Utf16 is brain dead and an embarrassment

▲

wvenable 7 hours ago | parent | next [-]

Blame the Unicode consortium for not coming up UTF-8 first (or, really, at all). And for assuming that 65526 code points would be enough for everyone.

So many problems could be solved with a time machine.

▲

kstrauser 6 hours ago | parent [-]

The first draft of Unicode was in 1988. Thompson and Pike came up with UTF-8 in 1992, made an RFC in 1998. UTF-16 came along in 1996, made an RFC in 2000.

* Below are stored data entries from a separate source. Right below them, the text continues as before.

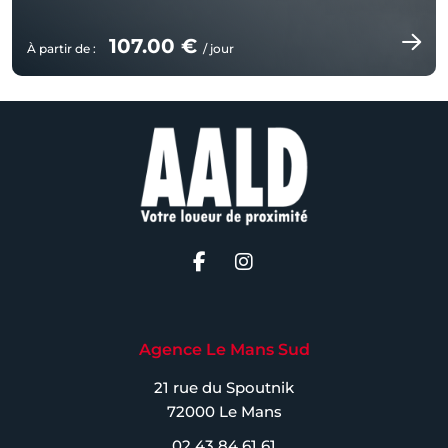
107.00 €
À partir de :
/ jour
Agence Le Mans Sud
21 rue du Spoutnik
72000 Le Mans
02 43 84 61 61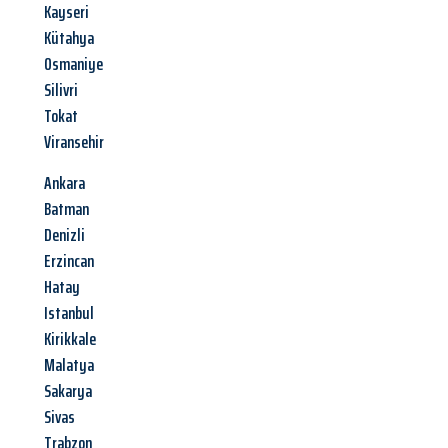
Kayseri
Kütahya
Osmaniye
Silivri
Tokat
Viransehir
Ankara
Batman
Denizli
Erzincan
Hatay
Istanbul
Kirikkale
Malatya
Sakarya
Sivas
Trabzon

The time machine would've involved Microsoft saying "it's clear now that USC-2 was a bad idea, so let's start migrating to something genuinely better".

▲

wvenable 2 hours ago | parent | next [-]

I don't think it was clear at the time that UTF-8 would take off. UCS-2 and then UTF-16 was well established by 2000 in both Microsoft technologies and elsewhere (like Java). Linux, despite the existence of UTF-8, would still take years to get acceptable internationalization support. Developing good and secure internationalization is a hard problem -- it took a long time for everyone.

It's now 2026, everything always looks different in hindsight.

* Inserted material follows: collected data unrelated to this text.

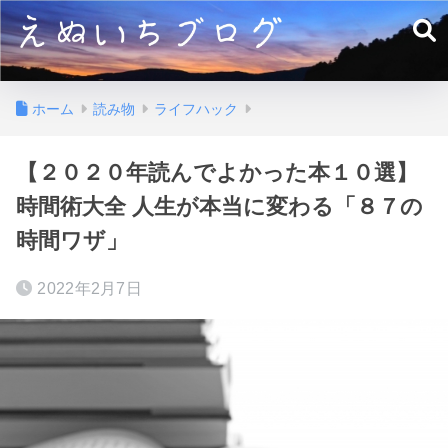
ホーム
読み物
ライフハック
【２０２０年読んでよかった本１０選】
時間術大全 人生が本当に変わる「８７の
時間ワザ」
2022年2月7日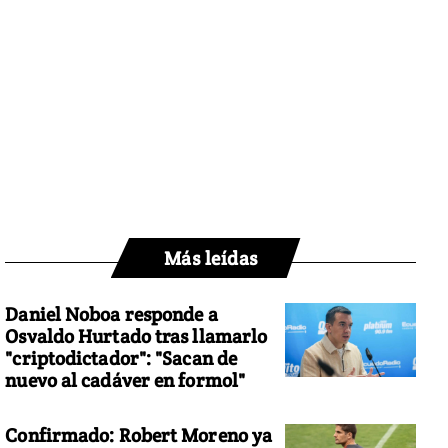
Más leídas
Daniel Noboa responde a
Osvaldo Hurtado tras llamarlo
"criptodictador": "Sacan de
nuevo al cadáver en formol"
Confirmado: Robert Moreno ya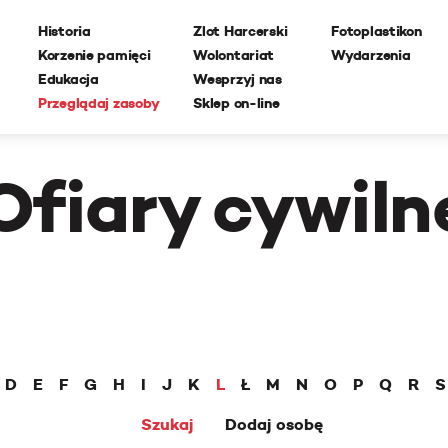
Historia
Zlot Harcerski
Fotoplastikon
Korzenie pamięci
Wolontariat
Wydarzenia
Edukacja
Wesprzyj nas
Przeglądaj zasoby
Sklep on-line
Ofiary cywiln
D
E
F
G
H
I
J
K
L
Ł
M
N
O
P
Q
R
S
Szukaj
Dodaj osobę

	▲	kstrauser 14 minutes ago \| parent [-]
		I don’t remember it quite that way. Localization was a giant question, sure. Are we using C or UTF-8 for the default locale? That had lots of screaming matches. But in the network service world, I don’t remember ever hearing more than a token resistance against choosing UTF-8 as the successor to ASCII. It was a huge win, especially since ASCII text is already valid UTF-8 text. Make your browser default to parsing docs with that encoding and you can still parse all existing ASCII docs with zero changes! That was a huge, enormous selling point. Windows is far from a niche player, to be sure. Yet it seems like literally every other OS but them was going with one encoding for everything, while they went in a totally different direction that got complaints even then. I truly believe they thought they’d win that battle and eventually everyone else would move to UTF-16 to join them. Meanwhile, every other OS vendor was like, nah, no way we’re rewriting everything from scratch to work with a not-backward compatible encoding.

▲

gpvos 3 hours ago | parent | prev [-]

MS could easily have added proper UTF-8 support in the early 2000s instead of the late 2010s.

	▲	kstrauser 3 hours ago \| parent [-]
		Yep. It would've been a better landing pad than UTF-16 since they had to migrate off UCS-2 anyway.

▲

Dwedit 3 hours ago | parent | prev [-]

It gets worse for UTF-16, Windows will let you name files using unpaired surrogates, now you have a filename that exists on your disk that cannot be represented in UTF-8 (nor compliant UTF-16 for that matter). Because of that, there's yet another encoding called WTF-8 that can represent the arbitrary invalid 16-bit values.